Joe Heerens, general counsel for the governor, provided an overview of the program during Holcomb’s weekly pandemic press conference Aug. 5. A trained professional will meet with landlords and tenants to help them resolve their disputes voluntarily. If the parties are able to come to an agreement, that will bring an end to the judicial action.
“This can be an effective and frankly less onerous way to resolve disputes and it oftentimes has the added benefit of preserving the existing relationship between the two parties,” Heerens said. “This is another program that will help preserve housing stability in our state.”
The program is being developed by the Indiana Office of Judicial Administration.

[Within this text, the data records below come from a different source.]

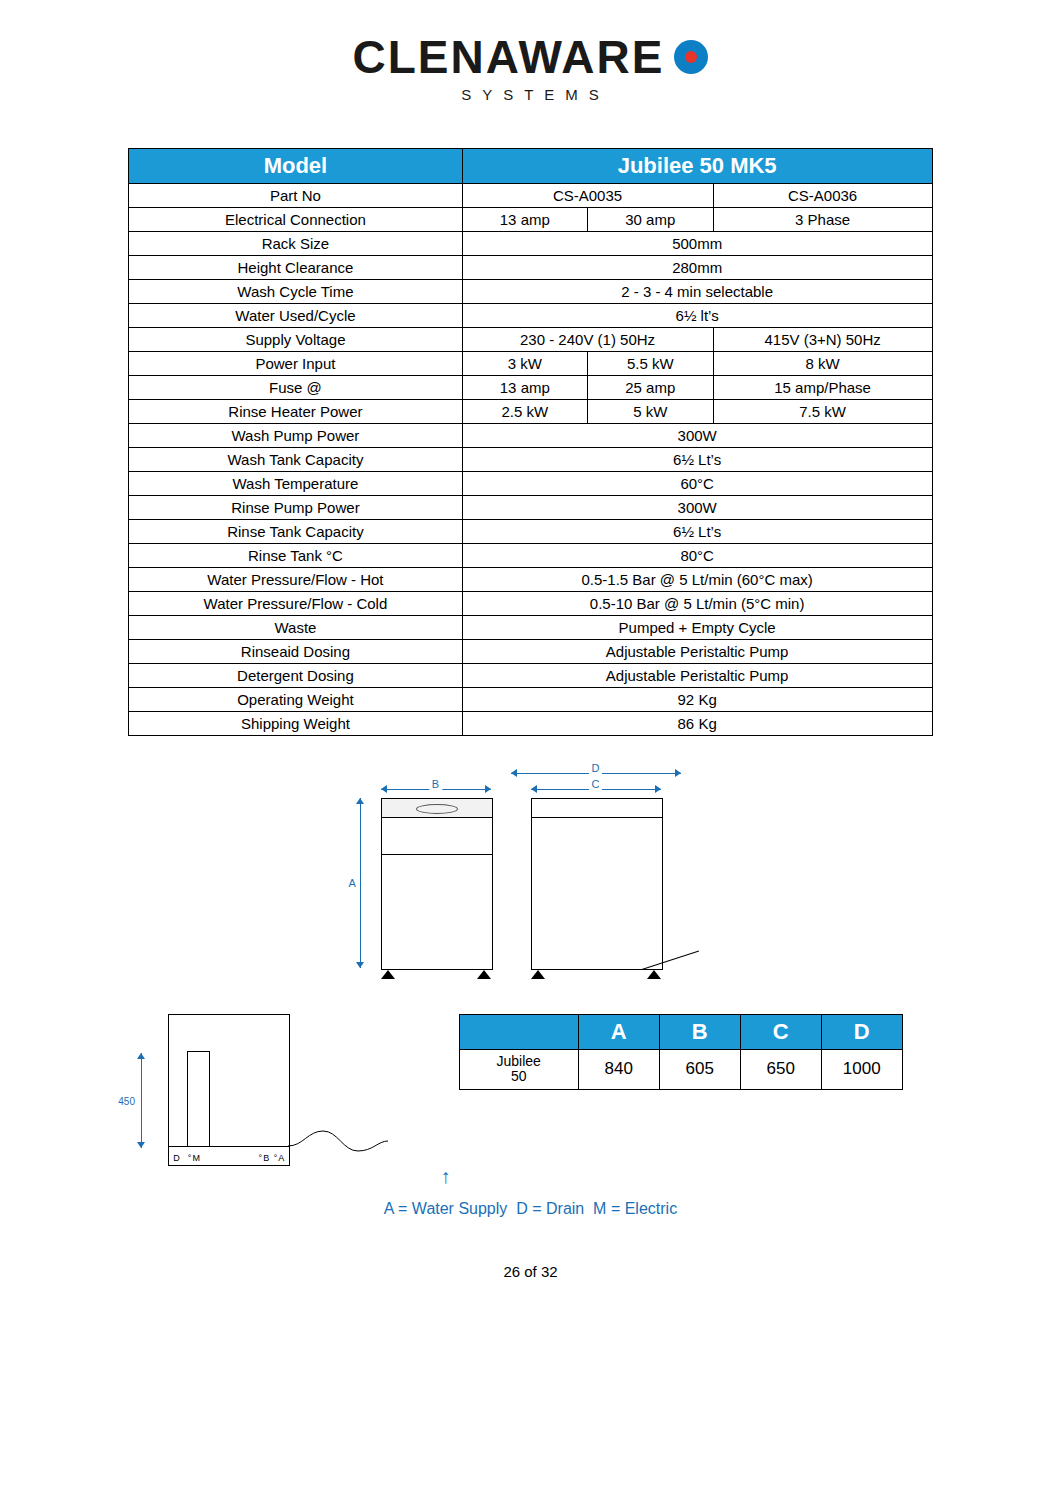CLENAWARE
SYSTEMS
| Model | Jubilee 50 MK5 |
| --- | --- |
| Part No | CS-A0035 | CS-A0036 |
| Electrical Connection | 13 amp | 30 amp | 3 Phase |
| Rack Size | 500mm |
| Height Clearance | 280mm |
| Wash Cycle Time | 2 - 3 - 4 min selectable |
| Water Used/Cycle | 6½ lt’s |
| Supply Voltage | 230 - 240V (1) 50Hz | 415V (3+N) 50Hz |
| Power Input | 3 kW | 5.5 kW | 8 kW |
| Fuse @ | 13 amp | 25 amp | 15 amp/Phase |
| Rinse Heater Power | 2.5 kW | 5 kW | 7.5 kW |
| Wash Pump Power | 300W |
| Wash Tank Capacity | 6½ Lt’s |
| Wash Temperature | 60°C |
| Rinse Pump Power | 300W |
| Rinse Tank Capacity | 6½ Lt’s |
| Rinse Tank °C | 80°C |
| Water Pressure/Flow - Hot | 0.5-1.5 Bar @ 5 Lt/min (60°C max) |
| Water Pressure/Flow - Cold | 0.5-10 Bar @ 5 Lt/min (5°C min) |
| Waste | Pumped + Empty Cycle |
| Rinseaid Dosing | Adjustable Peristaltic Pump |
| Detergent Dosing | Adjustable Peristaltic Pump |
| Operating Weight | 92 Kg |
| Shipping Weight | 86 Kg |
B
A
D
C
450
D °M °B °A
| | A | B | C | D |
| --- | --- | --- | --- | --- |
| Jubilee 50 | 840 | 605 | 650 | 1000 |
↑
A = Water Supply D = Drain M = Electric
26 of 32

Funding is being provided by the Indiana Supreme Court, the Indiana Bar Foundation and the state through CARES Act money.
“Since 2009 the Indiana Supreme Court’s mortgage foreclosure trial court assistance project has helped avert foreclosures by facilitating settlement conferences between homeowners and lenders,” Chief Justice Loretta Rush said in a statement read by Heerens. “We are expanding this vital program given the pandemic. Similarily, we are working hard to develop and implement a fair and reasonable program to help courts manage the backlog of eviction cases and we thank the Indiana Bar Foundation and Gov. Holcomb for partnering with us on this project.”
The Associated Press contributed to this report.